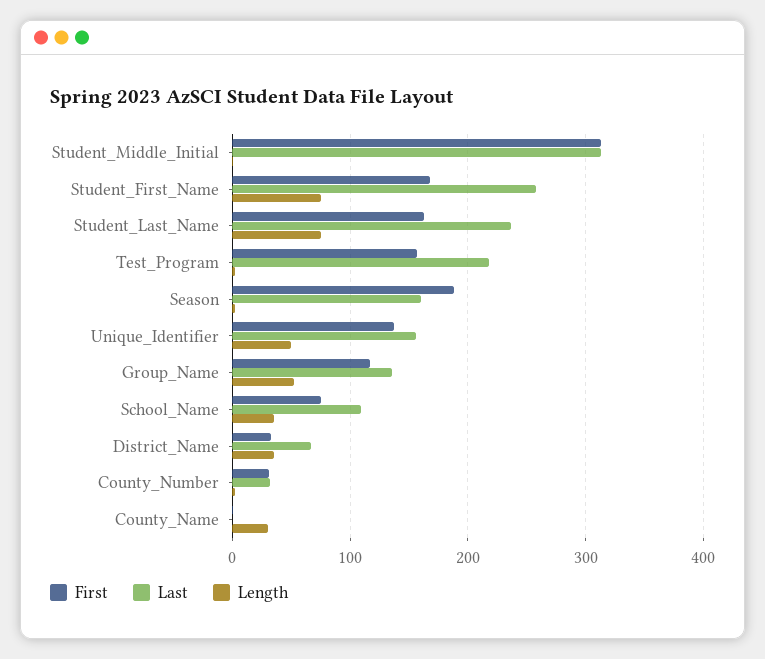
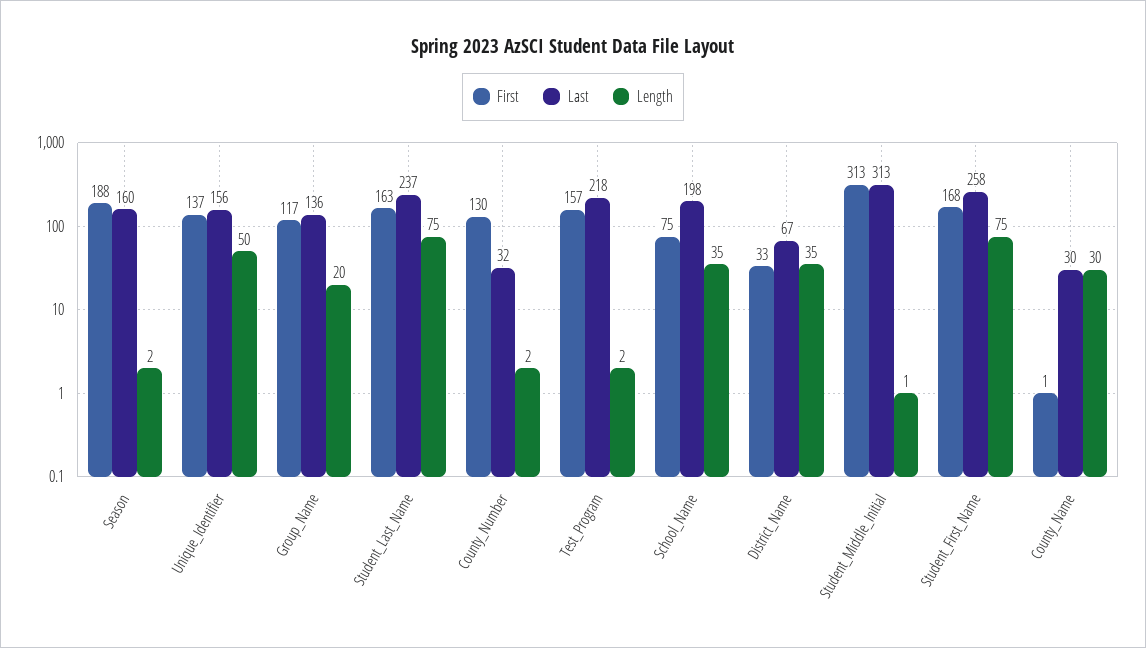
  {
    "First": {
      "Student_Middle_Initial": 313,
      "Student_First_Name": 168,
      "Student_Last_Name": 163,
      "Test_Program": 157,
      "Season": 188,
      "Unique_Identifier": 137,
      "Group_Name": 117,
      "School_Name": 75,
      "District_Name": 33,
-     "County_Number": 30,
+     "County_Number": 130,
      "County_Name": 1
    },
    "Last": {
      "Student_Middle_Initial": 313,
      "Student_First_Name": 258,
      "Student_Last_Name": 237,
      "Test_Program": 218,
      "Season": 160,
      "Unique_Identifier": 156,
      "Group_Name": 136,
-     "School_Name": 110,
+     "School_Name": 198,
      "District_Name": 67,
      "County_Number": 32,
-     "County_Name": 0
+     "County_Name": 30
    },
    "Length": {
      "Student_Middle_Initial": 1,
      "Student_First_Name": 75,
      "Student_Last_Name": 75,
      "Test_Program": 2,
      "Season": 2,
      "Unique_Identifier": 50,
-     "Group_Name": 50,
+     "Group_Name": 20,
      "School_Name": 35,
      "District_Name": 35,
      "County_Number": 2,
      "County_Name": 30
    }
  }

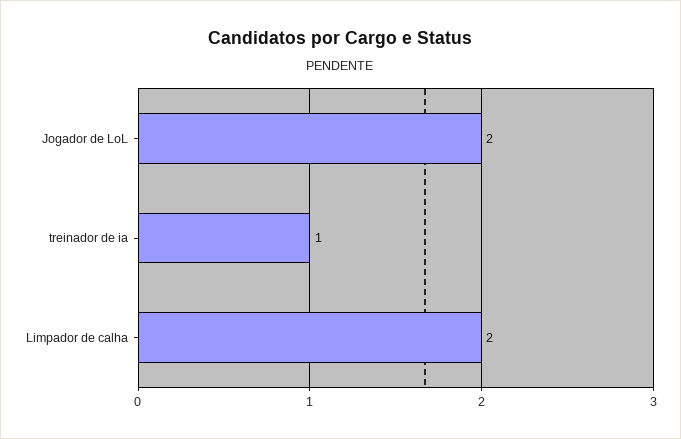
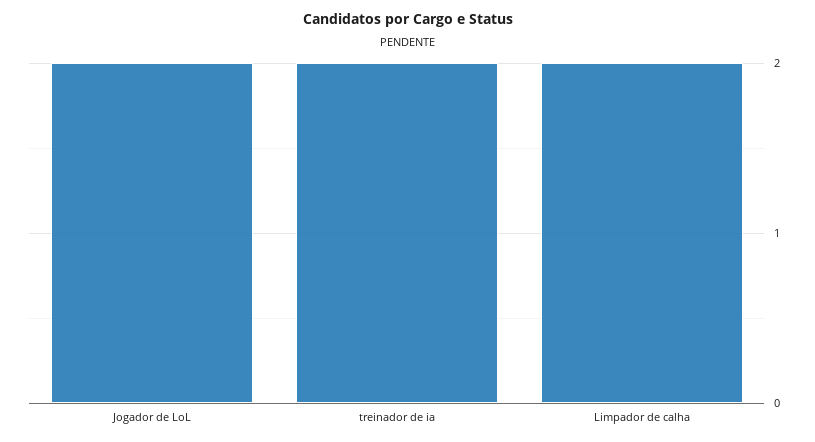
  {
    "Jogador de LoL": 2,
-   "treinador de ia": 1,
+   "treinador de ia": 2,
    "Limpador de calha": 2
  }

☆ ☆ ☆ ☆

• _Work required_: Reproduce all the data as it stands. The pictures are not part of the copy.

• _Exercise response_:
  {
    "First": {
      "Student_Middle_Initial": 313,
      "Student_First_Name": 168,
      "Student_Last_Name": 163,
      "Test_Program": 157,
      "Season": 188,
      "Unique_Identifier": 137,
      "Group_Name": 117,
      "School_Name": 75,
      "District_Name": 33,
-     "County_Number": 30,
+     "County_Number": 130,
      "County_Name": 1
    },
    "Last": {
      "Student_Middle_Initial": 313,
      "Student_First_Name": 258,
      "Student_Last_Name": 237,
      "Test_Program": 218,
      "Season": 160,
      "Unique_Identifier": 156,
      "Group_Name": 136,
-     "School_Name": 110,
+     "School_Name": 198,
      "District_Name": 67,
      "County_Number": 32,
-     "County_Name": 0
+     "County_Name": 30
    },
    "Length": {
      "Student_Middle_Initial": 1,
      "Student_First_Name": 75,
      "Student_Last_Name": 75,
      "Test_Program": 2,
      "Season": 2,
      "Unique_Identifier": 50,
-     "Group_Name": 50,
+     "Group_Name": 20,
      "School_Name": 35,
      "District_Name": 35,
      "County_Number": 2,
      "County_Name": 30
    }
  }

  {
    "Jogador de LoL": 2,
-   "treinador de ia": 1,
+   "treinador de ia": 2,
    "Limpador de calha": 2
  }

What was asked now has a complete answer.